[Opening Provided data section]

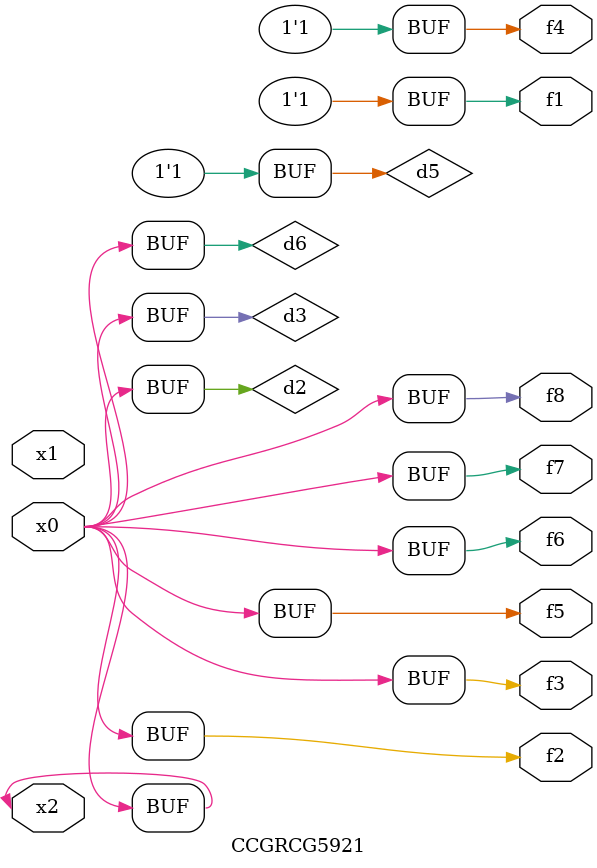
<source format=v>
module CCGRCG5921(
	input x0, x1, x2,
	output f1, f2, f3, f4, f5, f6, f7, f8
);

	wire d1, d2, d3, d4, d5, d6;

	xnor (d1, x2);
	buf (d2, x0, x2);
	and (d3, x0);
	xnor (d4, x1, x2);
	nand (d5, d1, d3);
	buf (d6, d2, d3);
	assign f1 = d5;
	assign f2 = d6;
	assign f3 = d6;
	assign f4 = d5;
	assign f5 = d6;
	assign f6 = d6;
	assign f7 = d6;
	assign f8 = d6;
endmodule

</source>
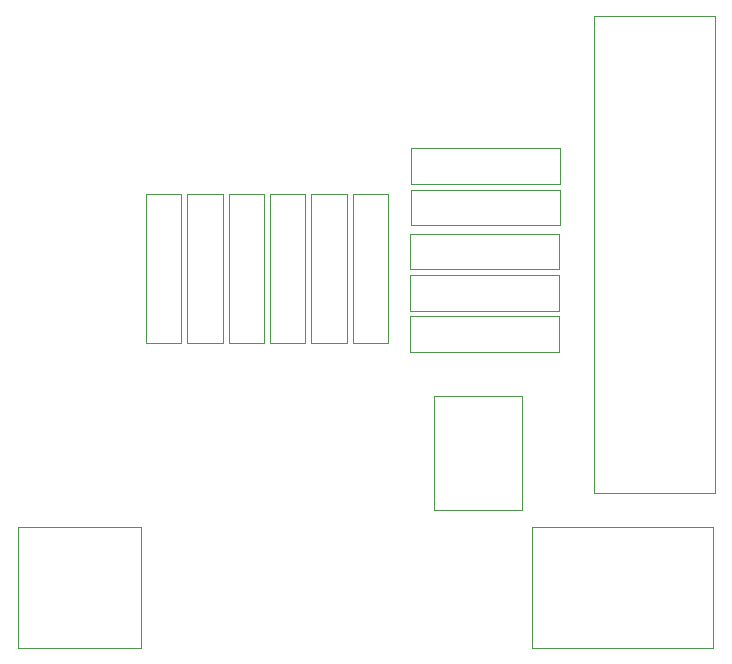
<source format=gbr>
G04 #@! TF.FileFunction,Other,User*
%FSLAX46Y46*%
G04 Gerber Fmt 4.6, Leading zero omitted, Abs format (unit mm)*
G04 Created by KiCad (PCBNEW 4.0.1-stable) date 26/09/2016 04:38:14 p. m.*
%MOMM*%
G01*
G04 APERTURE LIST*
%ADD10C,0.100000*%
%ADD11C,0.050000*%
G04 APERTURE END LIST*
D10*
D11*
X165300000Y-111800000D02*
X165300000Y-101600000D01*
X180700000Y-111800000D02*
X165300000Y-111800000D01*
X180700000Y-101600000D02*
X180700000Y-111800000D01*
X165300000Y-101600000D02*
X180700000Y-101600000D01*
X121800000Y-101600000D02*
X132200000Y-101600000D01*
X121800000Y-111800000D02*
X121800000Y-101600000D01*
X132200000Y-111800000D02*
X121800000Y-111800000D01*
X132200000Y-101600000D02*
X132200000Y-111800000D01*
X180800000Y-98700000D02*
X170600000Y-98700000D01*
X180800000Y-58300000D02*
X180800000Y-98700000D01*
X170600000Y-58300000D02*
X180800000Y-58300000D01*
X170600000Y-98700000D02*
X170600000Y-58300000D01*
X150147000Y-85980500D02*
X150147000Y-73330500D01*
X153147000Y-85980500D02*
X150147000Y-85980500D01*
X150147000Y-73330500D02*
X153147000Y-73330500D01*
X153147000Y-85980500D02*
X153147000Y-73330500D01*
X146647000Y-85980500D02*
X146647000Y-73330500D01*
X149647000Y-85980500D02*
X146647000Y-85980500D01*
X146647000Y-73330500D02*
X149647000Y-73330500D01*
X149647000Y-85980500D02*
X149647000Y-73330500D01*
X143147000Y-85980500D02*
X143147000Y-73330500D01*
X146147000Y-85980500D02*
X143147000Y-85980500D01*
X143147000Y-73330500D02*
X146147000Y-73330500D01*
X146147000Y-85980500D02*
X146147000Y-73330500D01*
X139647000Y-85980500D02*
X139647000Y-73330500D01*
X142647000Y-85980500D02*
X139647000Y-85980500D01*
X139647000Y-73330500D02*
X142647000Y-73330500D01*
X142647000Y-85980500D02*
X142647000Y-73330500D01*
X136147000Y-85980500D02*
X136147000Y-73330500D01*
X139147000Y-85980500D02*
X136147000Y-85980500D01*
X136147000Y-73330500D02*
X139147000Y-73330500D01*
X139147000Y-85980500D02*
X139147000Y-73330500D01*
X132647000Y-85980500D02*
X132647000Y-73330500D01*
X135647000Y-85980500D02*
X132647000Y-85980500D01*
X132647000Y-73330500D02*
X135647000Y-73330500D01*
X135647000Y-85980500D02*
X135647000Y-73330500D01*
X167750000Y-72500000D02*
X155100000Y-72500000D01*
X167750000Y-69500000D02*
X167750000Y-72500000D01*
X155100000Y-72500000D02*
X155100000Y-69500000D01*
X167750000Y-69500000D02*
X155100000Y-69500000D01*
X167750000Y-76000000D02*
X155100000Y-76000000D01*
X167750000Y-73000000D02*
X167750000Y-76000000D01*
X155100000Y-76000000D02*
X155100000Y-73000000D01*
X167750000Y-73000000D02*
X155100000Y-73000000D01*
X167626000Y-79737600D02*
X154976000Y-79737600D01*
X167626000Y-76737600D02*
X167626000Y-79737600D01*
X154976000Y-79737600D02*
X154976000Y-76737600D01*
X167626000Y-76737600D02*
X154976000Y-76737600D01*
X167626000Y-83237600D02*
X154976000Y-83237600D01*
X167626000Y-80237600D02*
X167626000Y-83237600D01*
X154976000Y-83237600D02*
X154976000Y-80237600D01*
X167626000Y-80237600D02*
X154976000Y-80237600D01*
X167626000Y-86738000D02*
X154976000Y-86738000D01*
X167626000Y-83738000D02*
X167626000Y-86738000D01*
X154976000Y-86738000D02*
X154976000Y-83738000D01*
X167626000Y-83738000D02*
X154976000Y-83738000D01*
X164490000Y-90450000D02*
X157040000Y-90450000D01*
X164490000Y-100150000D02*
X157040000Y-100150000D01*
X164490000Y-90450000D02*
X164490000Y-100150000D01*
X157040000Y-90450000D02*
X157040000Y-100150000D01*
M02*

</source>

[Closing Provided data section]

Exercise goal
Across all of the material above, how many lines contain the word "format"? Only the number should be given.

Result
3